Text to read –
=-=-=

Robotization; why a billion robots would make the world a better place

By Frédérique Ternede


Interview with Randall van Poelvoorde
(Co-Founder The Meta Company)


For my interview in this twelfth edition, I spoke with Randall van Poelvoorde. When you think robots, you think Randall. He is Co-Founder of The Meta Company,,, robot­ and RobotXperience. He is a sought-after keynote speaker in technology and robots and has been a guest lecturer at Nyenrode Business University for many years where he inspired Executive MBA managers to think about the impact of technological developments on their customers and thus their own business. Since March this year Randall started The Meta Company, a consulting company that helps organizations navigate the Metaverse, the next incarnation of the Internet. I can’t wait to start our conversation about robots.


Let’s start at the beginning. Where are you from and where did the fascination with technology and especially robots begin?


When I was a little kid, my favorite trip was always to go to the Evoluon in Eindhoven where there was a big Philips engineering exhibition. Although I studied and majored in economic business administration, the fascination with technology never disappeared.

=-=-=

Data lines –

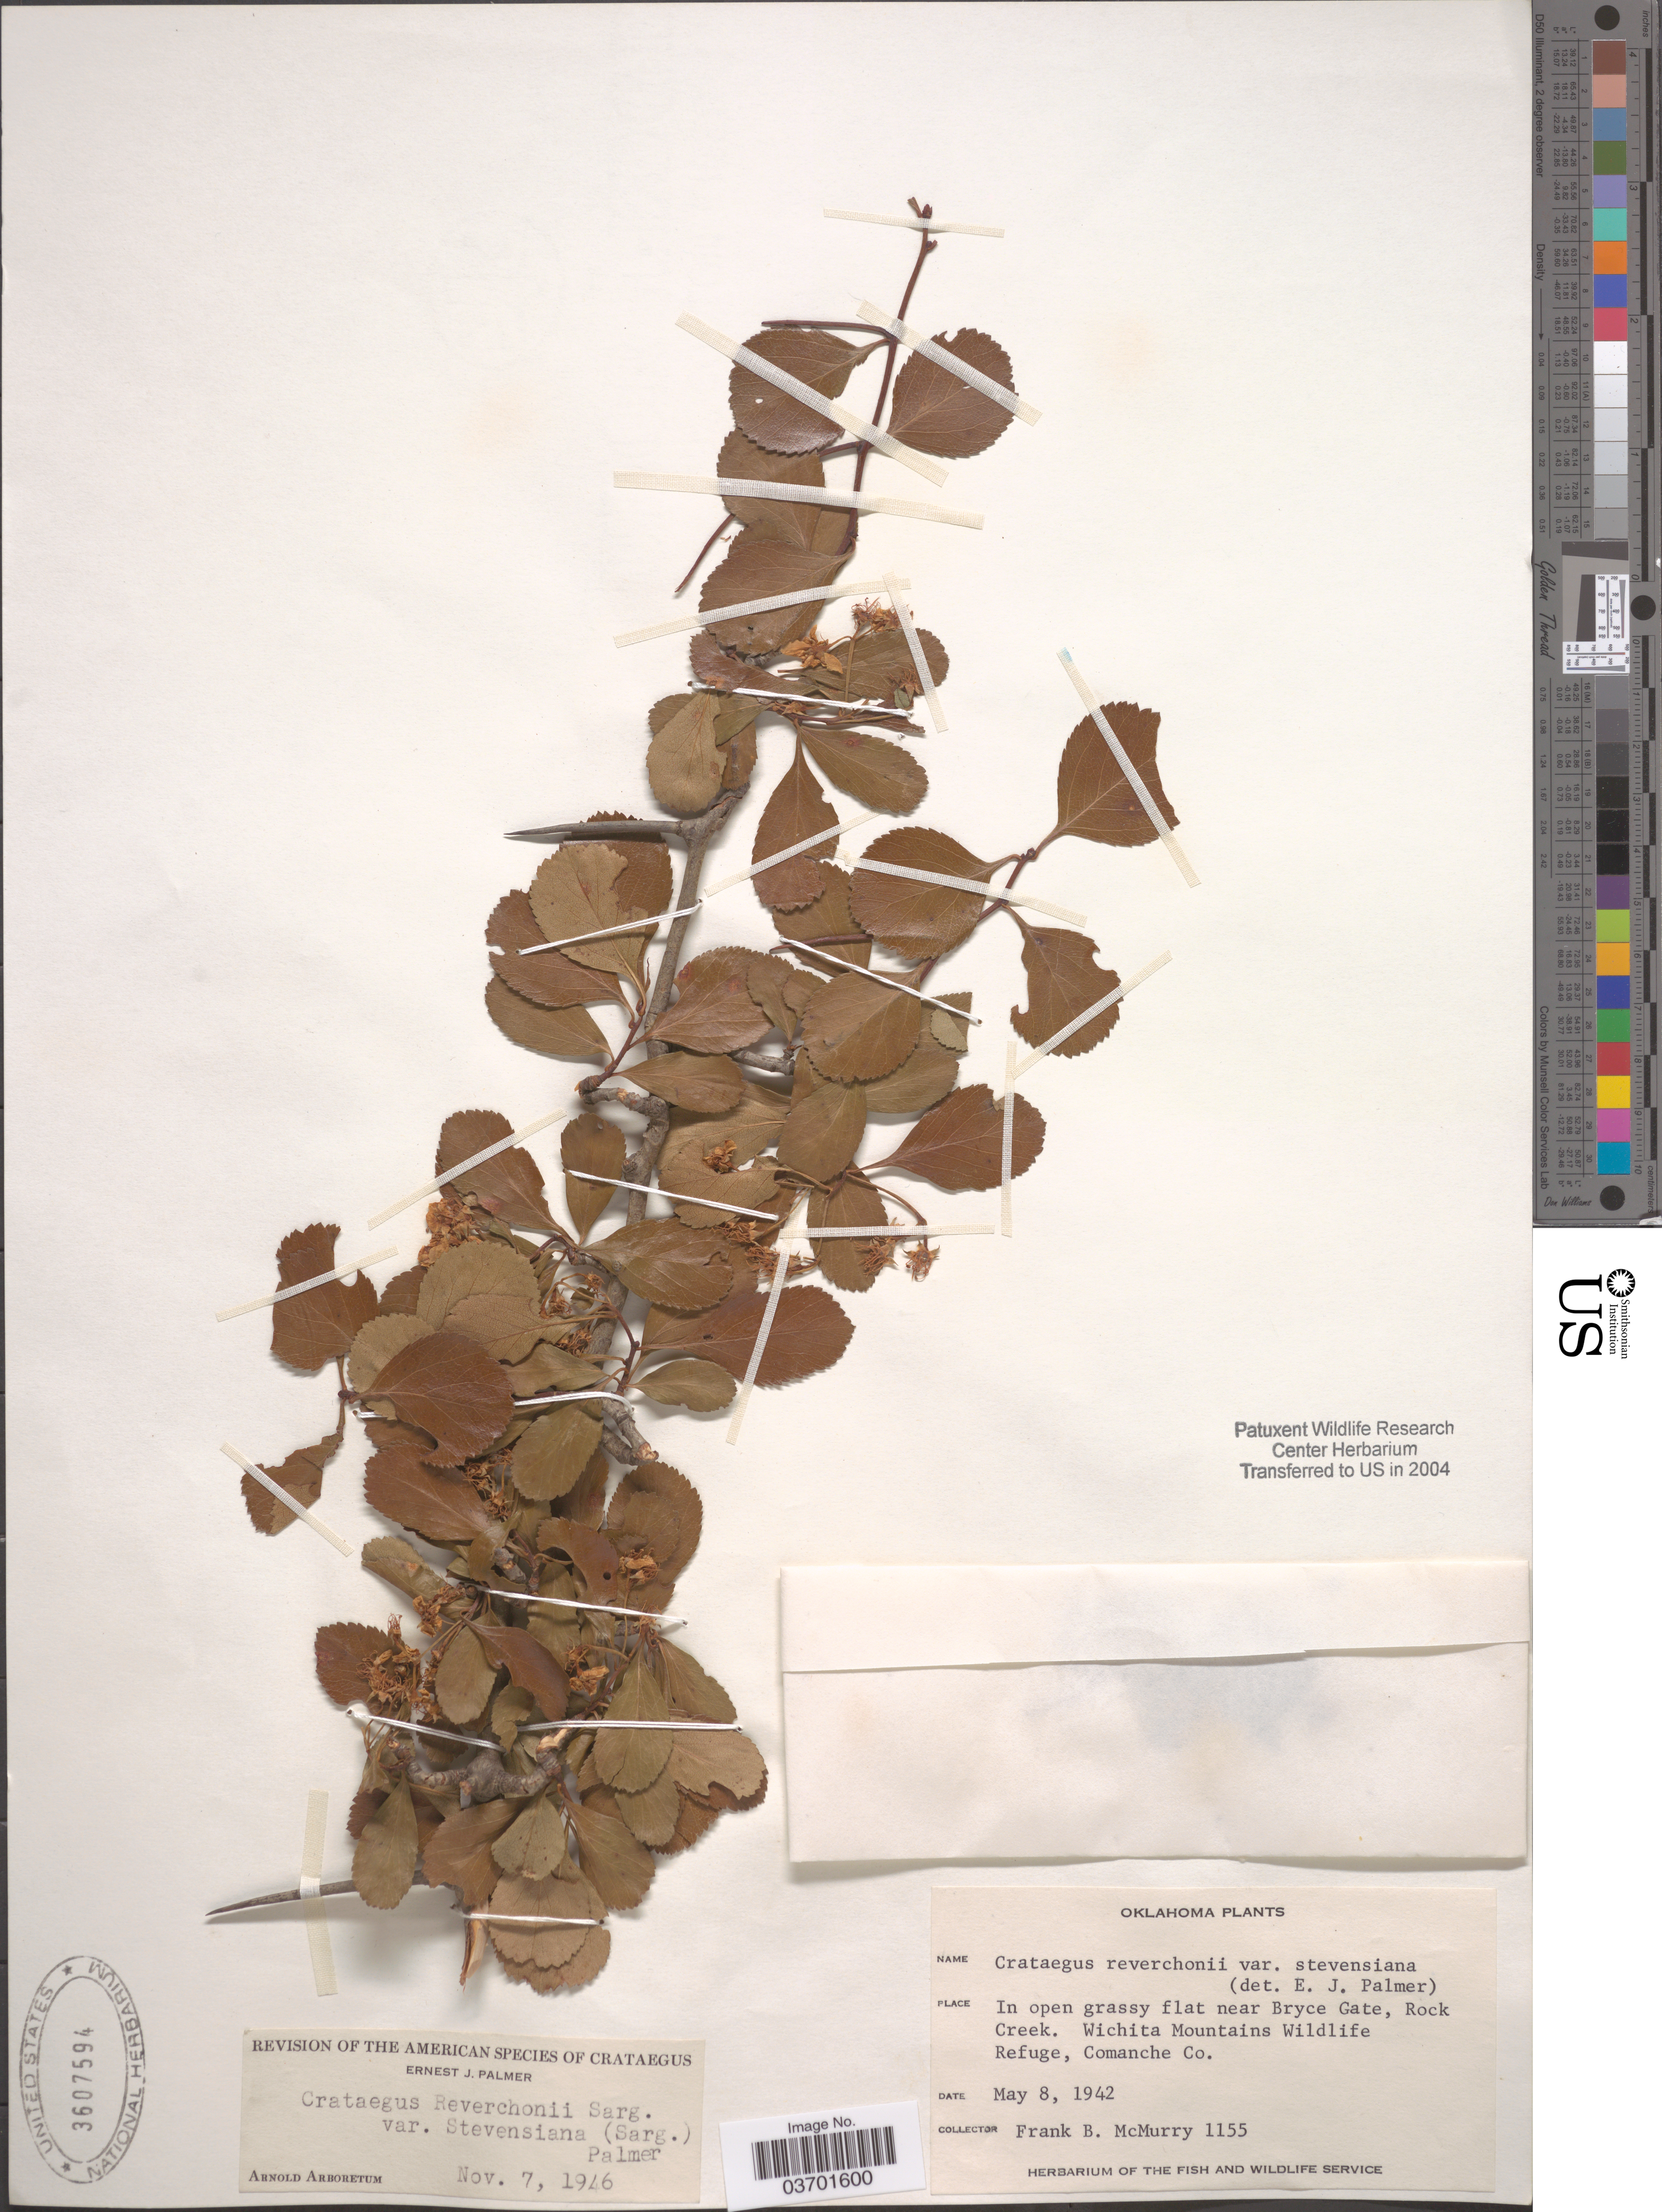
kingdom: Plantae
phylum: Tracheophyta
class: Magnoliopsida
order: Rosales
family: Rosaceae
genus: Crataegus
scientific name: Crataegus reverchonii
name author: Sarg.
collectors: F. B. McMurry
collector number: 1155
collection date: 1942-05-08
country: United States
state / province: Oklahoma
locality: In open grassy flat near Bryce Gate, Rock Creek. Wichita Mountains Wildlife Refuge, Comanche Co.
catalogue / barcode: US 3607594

=-=-=

Directions –
1. Translate this sentence from the robot interview into Spanish: "Although I studied and majored in economic business administration, the fascination with technology never disappeared."
2. In the robot interview, where did Randall van Poelvoorde's favorite childhood trip take him?
3. Pick up the interview with Randall van Poelvoorde about robots right after its last sentence and carry it on.

Outputs in order –
1. Aunque estudié y me especialicé en administración de empresas, la fascinación por la tecnología nunca desapareció.

2. To the Evoluon in Eindhoven, which held a big Philips engineering exhibition.

3.
Through my studies, I actually rolled right into the Internet marketing world. I worked as a marketing manager at Independer and after that I became self-­employed, because I really wanted to broaden my passion for technology. At a certain point I made the choice to be an entrepreneur. I just wanted to have that space. My background in business administration proves to be very helpful in advising companies. Since I know how businesses work, it’s easy for me to make the translation. And specifically for the topic of robots. It’s very easy to get into a conversation with people in technology. You put that thing in front of them and the conversation model starts running.


“The will to do well is essential and we do need to develop it together.”


And then you are talking about a physical robot that you put in front of someone or also a computer with just software?


Both, a computer actually is also a robot, just like a car. But I’ve chosen for the robot with a physical appearance, so hardware included.


I have read a number of your articles and I see the term ‘robotization’ mentioned quite often. I am curious to know what definition you use for this term.


What I really mean is the increasing degree to which technology is going to determine and is already determining our entire world. That is what I call robotization. So, that’s also the software side. You can’t see it separately.
A robot is a collection of technology. The robot with a physical appearance is a combination of software and hardware. The robot that is just software running on a PC or on a smartphone, happens to be called a robot as well, because it takes chores out off your hands. But as said before, both of them are robots.


And in both of them artificial intelligence plays an equal role?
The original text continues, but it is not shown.